Historic church in South Carolina, United States

St. Thaddeus Episcopal Church is a parish of the Episcopal Church (United States) in Aiken, South Carolina, within the Episcopal Diocese of Upper South Carolina. It is noted for being the oldest church structure in Aiken and its historic church building located at Pendleton and Richland Streets.

==History==
Aiken was planned as a railroad town, and land for the church was set aside in the original layout by the South Carolina Canal and Railroad Company. The cornerstone for the original church was laid on September 5, 1842, and the building was consecrated on August 9, 1843. Over the years, the church underwent multiple renovations and expansions to accommodate a growing congregation. Additional buildings were added to the church campus, reflecting its continued role as a center for Episcopal worship and community service in the region. In 1926, St. Thaddeus underwent a renovation funded by winter colonists. Buildings for St.
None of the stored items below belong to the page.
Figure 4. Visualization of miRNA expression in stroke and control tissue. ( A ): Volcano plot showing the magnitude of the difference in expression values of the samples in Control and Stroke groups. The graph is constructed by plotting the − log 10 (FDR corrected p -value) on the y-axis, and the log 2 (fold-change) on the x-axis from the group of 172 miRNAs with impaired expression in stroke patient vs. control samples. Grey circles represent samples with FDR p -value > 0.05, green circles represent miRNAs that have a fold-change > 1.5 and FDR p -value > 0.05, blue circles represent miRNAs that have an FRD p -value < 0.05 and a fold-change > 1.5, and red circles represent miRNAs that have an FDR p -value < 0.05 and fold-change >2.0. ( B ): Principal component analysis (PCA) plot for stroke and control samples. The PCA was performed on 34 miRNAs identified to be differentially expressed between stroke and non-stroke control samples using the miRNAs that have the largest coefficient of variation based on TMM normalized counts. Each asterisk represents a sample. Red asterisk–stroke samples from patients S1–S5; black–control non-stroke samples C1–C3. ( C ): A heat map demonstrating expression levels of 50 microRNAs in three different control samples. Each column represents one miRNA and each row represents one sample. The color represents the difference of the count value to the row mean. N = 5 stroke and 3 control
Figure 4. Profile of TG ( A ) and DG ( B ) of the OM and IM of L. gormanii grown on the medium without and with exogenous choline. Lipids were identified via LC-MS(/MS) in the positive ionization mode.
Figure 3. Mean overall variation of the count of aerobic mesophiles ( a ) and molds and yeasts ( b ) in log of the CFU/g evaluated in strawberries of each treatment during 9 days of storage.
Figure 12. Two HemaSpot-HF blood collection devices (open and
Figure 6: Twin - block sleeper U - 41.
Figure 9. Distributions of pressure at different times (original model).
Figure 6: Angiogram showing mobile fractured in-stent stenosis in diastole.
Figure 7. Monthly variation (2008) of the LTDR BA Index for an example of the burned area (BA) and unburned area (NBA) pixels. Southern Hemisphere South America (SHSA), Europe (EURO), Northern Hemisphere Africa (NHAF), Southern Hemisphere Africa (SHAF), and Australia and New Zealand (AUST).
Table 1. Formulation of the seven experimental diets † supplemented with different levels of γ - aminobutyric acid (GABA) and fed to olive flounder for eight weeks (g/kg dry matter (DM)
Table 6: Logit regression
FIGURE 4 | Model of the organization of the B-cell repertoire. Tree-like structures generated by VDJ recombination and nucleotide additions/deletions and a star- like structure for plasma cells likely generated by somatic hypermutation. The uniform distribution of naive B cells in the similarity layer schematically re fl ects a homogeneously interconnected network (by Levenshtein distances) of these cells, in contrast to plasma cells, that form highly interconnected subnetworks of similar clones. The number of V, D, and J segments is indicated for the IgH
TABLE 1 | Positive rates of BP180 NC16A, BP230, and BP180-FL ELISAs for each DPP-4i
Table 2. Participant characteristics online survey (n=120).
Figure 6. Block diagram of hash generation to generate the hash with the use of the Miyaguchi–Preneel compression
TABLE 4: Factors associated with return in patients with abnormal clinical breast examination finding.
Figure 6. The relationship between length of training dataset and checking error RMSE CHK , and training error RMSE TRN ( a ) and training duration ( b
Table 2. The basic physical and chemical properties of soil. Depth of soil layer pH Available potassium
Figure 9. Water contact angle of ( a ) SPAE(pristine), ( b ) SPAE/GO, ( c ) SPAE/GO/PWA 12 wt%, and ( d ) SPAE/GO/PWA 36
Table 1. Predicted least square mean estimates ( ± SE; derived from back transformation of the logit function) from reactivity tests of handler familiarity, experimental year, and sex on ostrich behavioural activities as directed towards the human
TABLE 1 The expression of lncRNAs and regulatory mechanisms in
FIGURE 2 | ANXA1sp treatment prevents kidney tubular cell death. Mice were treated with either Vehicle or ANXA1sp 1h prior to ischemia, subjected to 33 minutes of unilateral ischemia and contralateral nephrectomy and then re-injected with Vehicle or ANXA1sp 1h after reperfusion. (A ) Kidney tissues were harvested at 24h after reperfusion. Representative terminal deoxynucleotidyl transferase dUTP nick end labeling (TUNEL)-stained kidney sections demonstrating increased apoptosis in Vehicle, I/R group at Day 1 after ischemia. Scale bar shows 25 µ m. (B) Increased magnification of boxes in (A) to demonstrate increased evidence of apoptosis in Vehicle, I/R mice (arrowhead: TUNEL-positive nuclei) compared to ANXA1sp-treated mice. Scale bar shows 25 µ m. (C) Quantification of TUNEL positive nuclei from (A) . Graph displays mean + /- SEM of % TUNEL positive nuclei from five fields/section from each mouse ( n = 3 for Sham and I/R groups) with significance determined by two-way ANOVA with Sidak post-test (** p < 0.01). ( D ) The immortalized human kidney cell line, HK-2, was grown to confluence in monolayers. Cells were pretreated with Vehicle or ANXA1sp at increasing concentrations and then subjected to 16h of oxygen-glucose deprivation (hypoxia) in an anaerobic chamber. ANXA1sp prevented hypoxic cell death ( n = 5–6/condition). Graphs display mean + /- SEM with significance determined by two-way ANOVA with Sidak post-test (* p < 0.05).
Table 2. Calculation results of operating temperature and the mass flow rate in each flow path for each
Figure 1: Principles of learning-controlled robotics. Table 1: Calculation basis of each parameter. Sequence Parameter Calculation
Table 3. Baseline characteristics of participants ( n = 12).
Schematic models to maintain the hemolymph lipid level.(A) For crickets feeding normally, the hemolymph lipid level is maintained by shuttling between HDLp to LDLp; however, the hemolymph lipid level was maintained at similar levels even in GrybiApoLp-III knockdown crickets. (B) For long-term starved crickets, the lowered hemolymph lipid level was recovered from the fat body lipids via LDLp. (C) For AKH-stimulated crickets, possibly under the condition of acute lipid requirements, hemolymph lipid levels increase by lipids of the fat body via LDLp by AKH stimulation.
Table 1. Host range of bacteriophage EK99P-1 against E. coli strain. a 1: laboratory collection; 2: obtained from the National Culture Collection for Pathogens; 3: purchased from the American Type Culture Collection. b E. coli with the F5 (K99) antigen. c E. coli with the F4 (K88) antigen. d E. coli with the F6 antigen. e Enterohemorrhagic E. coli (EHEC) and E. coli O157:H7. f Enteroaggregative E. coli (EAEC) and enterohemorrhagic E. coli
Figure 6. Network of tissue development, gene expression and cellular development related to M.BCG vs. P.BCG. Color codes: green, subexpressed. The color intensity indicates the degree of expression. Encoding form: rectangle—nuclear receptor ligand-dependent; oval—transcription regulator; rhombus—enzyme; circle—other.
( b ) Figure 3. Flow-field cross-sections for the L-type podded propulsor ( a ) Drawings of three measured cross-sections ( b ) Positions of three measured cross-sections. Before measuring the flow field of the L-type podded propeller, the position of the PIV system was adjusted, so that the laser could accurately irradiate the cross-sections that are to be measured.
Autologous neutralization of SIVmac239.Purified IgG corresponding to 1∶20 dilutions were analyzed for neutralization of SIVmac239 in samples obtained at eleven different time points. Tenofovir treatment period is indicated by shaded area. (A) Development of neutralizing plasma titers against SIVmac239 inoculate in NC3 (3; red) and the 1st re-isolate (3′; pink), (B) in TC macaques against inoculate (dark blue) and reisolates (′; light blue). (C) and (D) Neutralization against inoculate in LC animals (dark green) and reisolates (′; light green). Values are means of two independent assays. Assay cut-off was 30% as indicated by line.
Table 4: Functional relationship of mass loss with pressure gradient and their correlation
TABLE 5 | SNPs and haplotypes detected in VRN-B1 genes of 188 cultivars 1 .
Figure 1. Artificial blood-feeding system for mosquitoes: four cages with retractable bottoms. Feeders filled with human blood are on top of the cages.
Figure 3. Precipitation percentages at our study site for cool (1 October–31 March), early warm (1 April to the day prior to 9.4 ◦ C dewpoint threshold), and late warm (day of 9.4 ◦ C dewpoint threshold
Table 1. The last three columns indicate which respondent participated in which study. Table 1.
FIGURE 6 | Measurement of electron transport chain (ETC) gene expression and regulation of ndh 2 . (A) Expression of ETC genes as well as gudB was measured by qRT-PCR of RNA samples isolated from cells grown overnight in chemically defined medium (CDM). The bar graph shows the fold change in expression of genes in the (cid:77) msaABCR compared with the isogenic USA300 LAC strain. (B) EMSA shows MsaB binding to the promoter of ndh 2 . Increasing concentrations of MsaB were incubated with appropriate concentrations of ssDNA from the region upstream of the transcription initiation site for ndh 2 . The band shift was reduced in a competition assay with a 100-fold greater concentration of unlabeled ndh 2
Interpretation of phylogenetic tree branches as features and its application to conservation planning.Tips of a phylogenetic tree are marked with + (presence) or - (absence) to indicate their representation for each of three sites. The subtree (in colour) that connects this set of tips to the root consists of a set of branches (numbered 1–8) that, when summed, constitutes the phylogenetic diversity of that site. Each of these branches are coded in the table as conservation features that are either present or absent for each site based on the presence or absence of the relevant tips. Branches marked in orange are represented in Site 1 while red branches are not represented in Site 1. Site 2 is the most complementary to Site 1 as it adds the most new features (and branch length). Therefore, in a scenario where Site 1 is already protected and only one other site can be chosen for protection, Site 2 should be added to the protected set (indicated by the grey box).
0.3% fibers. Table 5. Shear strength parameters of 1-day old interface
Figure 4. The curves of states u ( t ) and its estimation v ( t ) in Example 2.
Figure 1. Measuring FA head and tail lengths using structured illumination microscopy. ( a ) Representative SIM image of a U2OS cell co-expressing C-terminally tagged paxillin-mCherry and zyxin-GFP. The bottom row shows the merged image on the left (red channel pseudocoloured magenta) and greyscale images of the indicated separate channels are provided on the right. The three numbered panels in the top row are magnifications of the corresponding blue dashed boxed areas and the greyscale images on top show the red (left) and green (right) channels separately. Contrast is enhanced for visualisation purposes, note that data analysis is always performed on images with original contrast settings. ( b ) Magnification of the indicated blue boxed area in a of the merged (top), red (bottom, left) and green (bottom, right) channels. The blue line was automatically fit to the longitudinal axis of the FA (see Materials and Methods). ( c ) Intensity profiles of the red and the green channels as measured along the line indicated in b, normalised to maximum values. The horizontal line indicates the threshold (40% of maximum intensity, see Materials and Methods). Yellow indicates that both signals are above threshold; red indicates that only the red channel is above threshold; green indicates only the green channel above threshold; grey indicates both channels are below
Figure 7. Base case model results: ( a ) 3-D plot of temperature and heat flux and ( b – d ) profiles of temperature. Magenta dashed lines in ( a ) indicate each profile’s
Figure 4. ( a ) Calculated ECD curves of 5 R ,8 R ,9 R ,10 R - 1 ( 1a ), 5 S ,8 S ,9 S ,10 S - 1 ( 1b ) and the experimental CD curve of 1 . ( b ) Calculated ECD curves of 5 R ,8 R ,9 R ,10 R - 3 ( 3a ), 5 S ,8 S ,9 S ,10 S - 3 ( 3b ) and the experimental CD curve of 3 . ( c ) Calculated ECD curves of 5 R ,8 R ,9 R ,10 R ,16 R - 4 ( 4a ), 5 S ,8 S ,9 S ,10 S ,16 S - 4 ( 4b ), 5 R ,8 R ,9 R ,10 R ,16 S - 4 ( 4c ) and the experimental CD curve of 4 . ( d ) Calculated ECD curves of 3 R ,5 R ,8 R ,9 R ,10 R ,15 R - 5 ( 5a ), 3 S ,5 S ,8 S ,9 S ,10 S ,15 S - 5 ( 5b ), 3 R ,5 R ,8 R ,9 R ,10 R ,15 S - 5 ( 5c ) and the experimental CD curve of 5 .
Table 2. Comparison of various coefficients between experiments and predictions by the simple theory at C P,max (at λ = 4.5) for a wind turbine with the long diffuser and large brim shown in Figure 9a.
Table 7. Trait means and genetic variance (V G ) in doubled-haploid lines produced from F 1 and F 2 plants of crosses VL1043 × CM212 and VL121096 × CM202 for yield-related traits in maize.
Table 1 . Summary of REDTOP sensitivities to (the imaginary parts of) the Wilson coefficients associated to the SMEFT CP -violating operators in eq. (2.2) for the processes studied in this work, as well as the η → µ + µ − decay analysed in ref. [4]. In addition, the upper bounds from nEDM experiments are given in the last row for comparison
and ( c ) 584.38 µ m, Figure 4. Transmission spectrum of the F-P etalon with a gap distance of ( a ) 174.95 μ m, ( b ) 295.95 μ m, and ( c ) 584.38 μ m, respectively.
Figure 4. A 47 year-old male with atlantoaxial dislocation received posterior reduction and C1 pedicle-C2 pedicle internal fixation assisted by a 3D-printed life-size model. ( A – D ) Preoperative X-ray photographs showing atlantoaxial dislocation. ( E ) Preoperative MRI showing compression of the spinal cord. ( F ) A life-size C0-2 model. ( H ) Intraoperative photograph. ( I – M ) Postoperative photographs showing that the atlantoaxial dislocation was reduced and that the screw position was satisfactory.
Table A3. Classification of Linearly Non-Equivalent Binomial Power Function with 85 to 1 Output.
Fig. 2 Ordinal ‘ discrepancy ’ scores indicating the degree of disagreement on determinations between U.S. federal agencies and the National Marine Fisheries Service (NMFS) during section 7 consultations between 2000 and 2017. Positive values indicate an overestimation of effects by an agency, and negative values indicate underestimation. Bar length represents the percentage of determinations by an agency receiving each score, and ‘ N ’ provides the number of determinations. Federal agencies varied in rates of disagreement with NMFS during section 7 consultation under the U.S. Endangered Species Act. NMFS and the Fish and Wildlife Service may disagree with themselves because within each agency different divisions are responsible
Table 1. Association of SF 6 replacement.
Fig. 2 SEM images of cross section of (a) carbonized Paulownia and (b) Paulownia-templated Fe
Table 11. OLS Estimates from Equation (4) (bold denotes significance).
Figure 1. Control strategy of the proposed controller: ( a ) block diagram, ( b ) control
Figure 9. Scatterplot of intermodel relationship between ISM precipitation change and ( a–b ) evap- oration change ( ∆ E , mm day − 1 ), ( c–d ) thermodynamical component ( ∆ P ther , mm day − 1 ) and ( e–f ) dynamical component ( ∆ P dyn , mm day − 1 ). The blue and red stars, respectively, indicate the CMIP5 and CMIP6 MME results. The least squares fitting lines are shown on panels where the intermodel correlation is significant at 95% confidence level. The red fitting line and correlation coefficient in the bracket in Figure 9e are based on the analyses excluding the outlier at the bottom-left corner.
Thaddeus' parochial school, Mead Hall Episcopal School, were added in 1961. Interestingly, the rector of St. Thaddeus from 1981 to 1984, The Rt. Rev. Robert Shahan, ordained the current Bishop of Upper South Carolina, The Rt. Rev. Daniel Richards.

==Architecture==
The church retains much of its original 19th-century architectural character, with traditional ecclesiastical design elements. The structure and surrounding property contribute to the historic significance of Aiken’s religious and architectural heritage. It was listed on the National Register of Historic Places on November 27, 1984, as part of the Aiken Winter Colony Thematic Resource area.